Both LGBT Council candidates in both parties were lucky enough to get great ballot positions: Cohen was No. 5 and Lazin was No. 2. Cohen had almost no Democratic Party support, while Lazin was endorsed by the Republican Party. In a low-turnout election, races are won by how many ballots you appear on throughout the wards in the city. Lazin, with party support, appeared on almost all. Cohen, on the other hand, appeared on very few. Turnout also plays a part. In a low-turnout race, usually the party-endorsed candidates win and win big — with the exception of a candidate who tries to be high-profile or is involved in some sort of scandal.
Add to that the LGBT element. In the Republican at-large race, Lazin almost ran away from the LGBT community, angering many. While Cohen embraced her LGBT roots, Lazin rarely mentioned it — but these are Republican voters. He had overwhelming support from the Republican elite. So how did that playbook work for each?

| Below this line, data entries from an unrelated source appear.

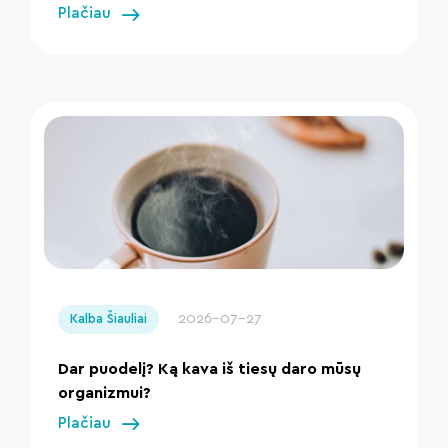
Plačiau
" loading="lazy"/>
2026-07-27
Kalba Šiauliai
Dar puodelį? Ką kava iš tiesų daro mūsų
organizmui?
Plačiau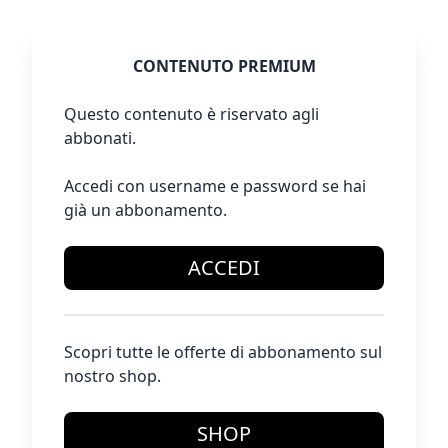
CONTENUTO PREMIUM
Questo contenuto è riservato agli
abbonati.
Accedi con username e password se hai
già un abbonamento.
ACCEDI
Scopri tutte le offerte di abbonamento sul
nostro shop.
SHOP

Cohen came within a whisper of winning an at-large nomination with little party support in a party election. Her support came from a host of reform groups and the LGBT community, which she embraced. In the Democratic race, where the winning candidates received around 45,000 votes, she came in sixth and lost by only 1,600 votes. This is a huge surprise and wake-up call to the Democratic Party. Four years from now, an LGBT candidate supported by a united LGBT community should easily win a council seat. Cohen made that point clear in this election. Thanks to Cohen, the party is on notice. Cohen should be that candidate in 2015.

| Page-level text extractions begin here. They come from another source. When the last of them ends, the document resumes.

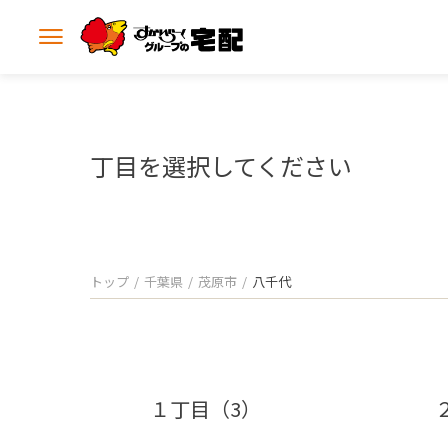
メ
ニ
ュ
ー
を
開
丁目を選択してください
く
トップ
千葉県
茂原市
八千代
１丁目（3）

In the Republican at-large race, you only needed 7,000 votes to win. Lazin came in short by about 230 votes, also coming in sixth. This is a rather weak showing after almost compete support from the Republican Party and endorsements from both the Daily News and Inquirer. With his ballot position, Lazin should have just sailed in like the number-one person on the ballot, Michael Untermeyer, who placed fifth and was not endorsed by the party. The difference is that it seemed Lazin made a point of putting himself out there as the fiscally responsible candidate and ran away from his base in the LGBT community. His campaign website doesn’t mention “gay” — though it state he is founder and executive director of “Equality Forum, a national and international nonprofit organization” — but prominently has pictures of him with George H. Bush and Nancy Reagan. At the tail end of the campaign, it became apparent that Lazin’s past financial issues were in stark contrast to the fiscally responsible profile he put out there. Republican voters literally skipped over Lazin — the No. 2 ballot position — to vote for someone else. Could this be tied to homophobia on the part of Republicans? No, all the other winning candidates for at-large had pro-gay positions. Was Lazin a casualty of the civil war in the Republican Party? No, both sides supported him. Lazin lost because of Lazin. He miscalculated his community. Making himself the center of attention did not help. It just made voters look deeper.
So what are the lessons learned in this primary? It doesn’t matter if you are gay; it matters if you are embraced by your own base — that base raising the needed funds and an outreach to the political party. The future is bright for LGBT candidates.